§ About this task:
Exclude the pictures, then repeat exactly each line from the one containing "33: (130, 140)" to the final line of the records that follow.

:: Given records

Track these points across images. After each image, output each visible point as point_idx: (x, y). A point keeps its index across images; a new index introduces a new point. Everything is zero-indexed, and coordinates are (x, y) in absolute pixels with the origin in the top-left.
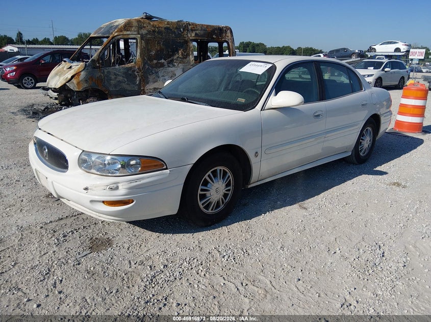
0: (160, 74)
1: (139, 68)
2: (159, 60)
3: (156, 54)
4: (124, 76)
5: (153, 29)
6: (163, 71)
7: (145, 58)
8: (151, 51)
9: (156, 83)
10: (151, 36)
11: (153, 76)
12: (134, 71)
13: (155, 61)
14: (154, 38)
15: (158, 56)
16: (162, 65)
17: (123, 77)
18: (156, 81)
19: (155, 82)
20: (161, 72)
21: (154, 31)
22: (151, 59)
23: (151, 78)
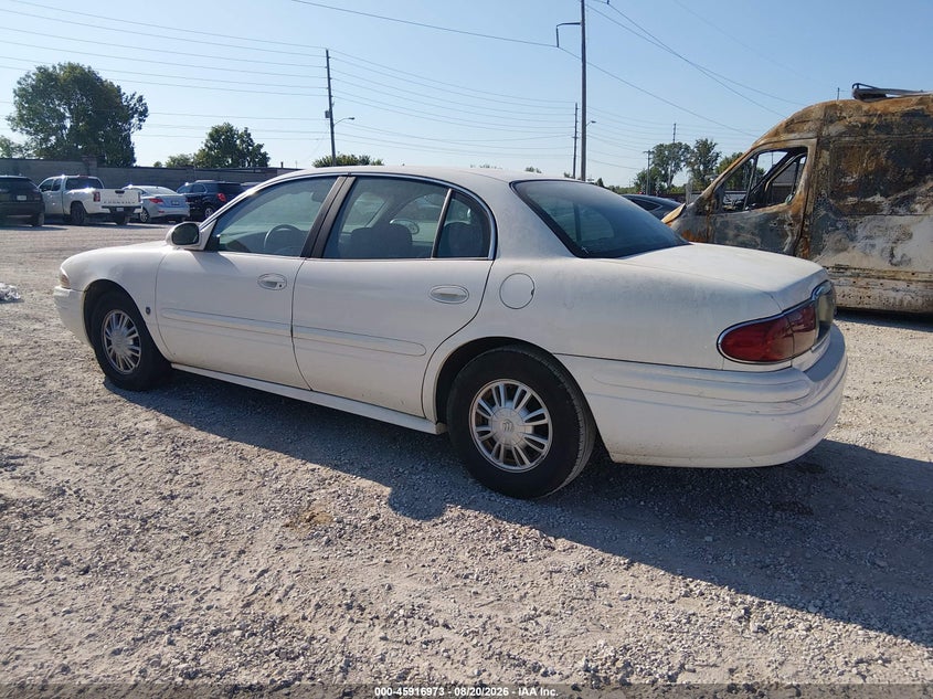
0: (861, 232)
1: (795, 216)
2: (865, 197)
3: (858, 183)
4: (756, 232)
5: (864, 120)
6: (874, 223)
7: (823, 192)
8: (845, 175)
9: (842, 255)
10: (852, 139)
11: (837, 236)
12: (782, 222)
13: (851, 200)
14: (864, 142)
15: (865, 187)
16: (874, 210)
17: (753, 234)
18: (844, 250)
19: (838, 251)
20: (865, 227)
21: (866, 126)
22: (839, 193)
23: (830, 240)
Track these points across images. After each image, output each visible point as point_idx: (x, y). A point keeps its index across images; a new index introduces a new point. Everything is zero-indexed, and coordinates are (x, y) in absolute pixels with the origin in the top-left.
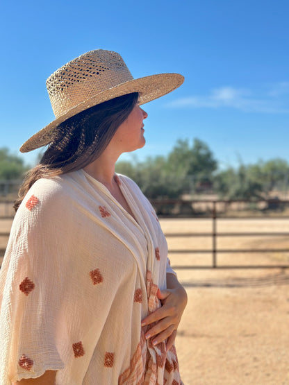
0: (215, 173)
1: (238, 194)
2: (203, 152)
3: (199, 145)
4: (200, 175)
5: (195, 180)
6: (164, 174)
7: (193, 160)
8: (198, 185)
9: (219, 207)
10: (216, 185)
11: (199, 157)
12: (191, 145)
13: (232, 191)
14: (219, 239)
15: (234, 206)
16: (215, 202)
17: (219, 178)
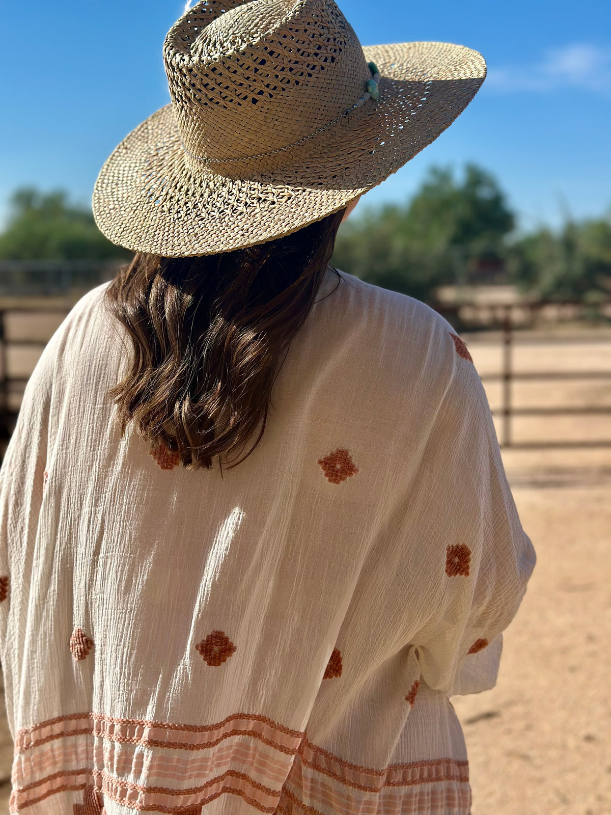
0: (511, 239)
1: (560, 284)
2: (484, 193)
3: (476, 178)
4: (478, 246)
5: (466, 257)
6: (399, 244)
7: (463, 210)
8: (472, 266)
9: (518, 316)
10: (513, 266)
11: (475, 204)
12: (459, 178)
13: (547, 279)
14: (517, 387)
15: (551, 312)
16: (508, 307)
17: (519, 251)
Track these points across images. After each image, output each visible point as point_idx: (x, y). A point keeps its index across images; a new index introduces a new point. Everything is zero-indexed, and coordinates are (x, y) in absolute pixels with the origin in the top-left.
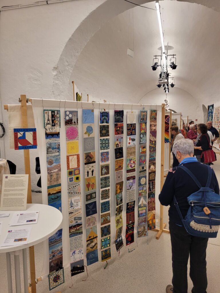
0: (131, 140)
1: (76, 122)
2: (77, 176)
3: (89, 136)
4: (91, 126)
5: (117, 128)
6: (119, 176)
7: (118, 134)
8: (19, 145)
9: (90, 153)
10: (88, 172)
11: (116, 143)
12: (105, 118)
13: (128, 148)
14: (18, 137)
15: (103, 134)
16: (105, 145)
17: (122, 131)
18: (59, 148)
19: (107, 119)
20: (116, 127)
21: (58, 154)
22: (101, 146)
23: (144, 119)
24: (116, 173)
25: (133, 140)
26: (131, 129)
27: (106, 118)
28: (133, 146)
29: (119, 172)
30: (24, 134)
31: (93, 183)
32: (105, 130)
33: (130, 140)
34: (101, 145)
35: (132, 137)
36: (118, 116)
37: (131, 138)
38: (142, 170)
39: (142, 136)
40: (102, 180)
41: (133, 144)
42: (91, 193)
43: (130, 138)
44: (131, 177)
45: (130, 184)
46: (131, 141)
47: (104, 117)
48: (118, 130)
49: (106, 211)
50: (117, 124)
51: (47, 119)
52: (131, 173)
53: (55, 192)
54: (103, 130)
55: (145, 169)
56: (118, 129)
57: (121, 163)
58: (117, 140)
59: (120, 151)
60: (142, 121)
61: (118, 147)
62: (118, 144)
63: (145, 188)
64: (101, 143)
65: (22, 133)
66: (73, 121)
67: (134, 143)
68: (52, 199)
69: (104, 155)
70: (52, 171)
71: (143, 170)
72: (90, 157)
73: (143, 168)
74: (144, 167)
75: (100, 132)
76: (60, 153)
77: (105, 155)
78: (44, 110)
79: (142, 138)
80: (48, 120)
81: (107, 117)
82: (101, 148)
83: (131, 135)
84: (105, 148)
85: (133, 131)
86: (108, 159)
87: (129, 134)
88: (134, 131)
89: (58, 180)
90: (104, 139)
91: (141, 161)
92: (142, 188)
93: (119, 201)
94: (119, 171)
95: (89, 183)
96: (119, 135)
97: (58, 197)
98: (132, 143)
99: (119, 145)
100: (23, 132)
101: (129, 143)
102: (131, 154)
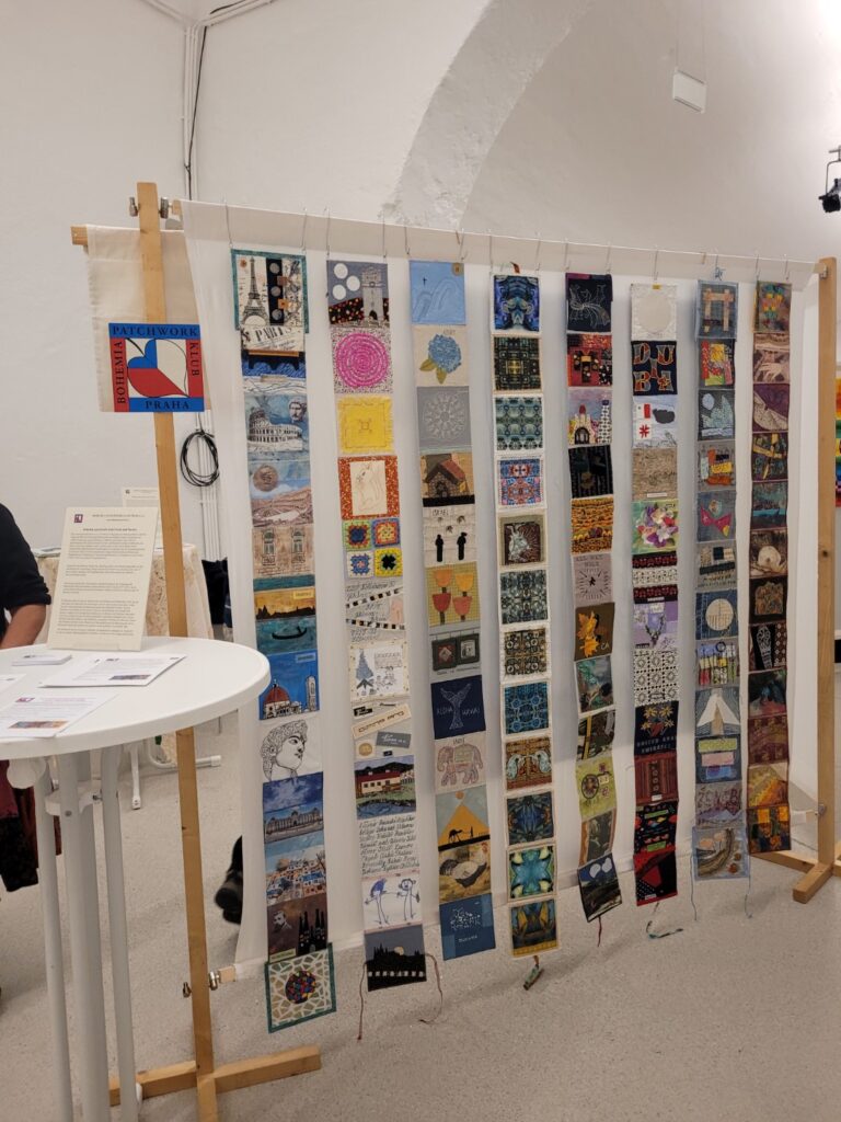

::::

§ Result for this task:
33: (130, 140)
34: (101, 145)
35: (132, 137)
36: (118, 116)
37: (131, 138)
38: (142, 170)
39: (142, 136)
40: (102, 180)
41: (133, 144)
42: (91, 193)
43: (130, 138)
44: (131, 177)
45: (130, 184)
46: (131, 141)
47: (104, 117)
48: (118, 130)
49: (106, 211)
50: (117, 124)
51: (47, 119)
52: (131, 173)
53: (55, 192)
54: (103, 130)
55: (145, 169)
56: (118, 129)
57: (121, 163)
58: (117, 140)
59: (120, 151)
60: (142, 121)
61: (118, 147)
62: (118, 144)
63: (145, 188)
64: (101, 143)
65: (22, 133)
66: (73, 121)
67: (134, 143)
68: (52, 199)
69: (104, 155)
70: (52, 171)
71: (143, 170)
72: (90, 157)
73: (143, 168)
74: (144, 167)
75: (100, 132)
76: (60, 153)
77: (105, 155)
78: (44, 110)
79: (142, 138)
80: (48, 120)
81: (107, 117)
82: (101, 148)
83: (131, 135)
84: (105, 148)
85: (133, 131)
86: (108, 159)
87: (129, 134)
88: (134, 131)
89: (58, 180)
90: (104, 139)
91: (141, 161)
92: (142, 188)
93: (119, 201)
94: (119, 171)
95: (89, 183)
96: (119, 135)
97: (58, 197)
98: (132, 143)
99: (119, 145)
100: (23, 132)
101: (129, 143)
102: (131, 154)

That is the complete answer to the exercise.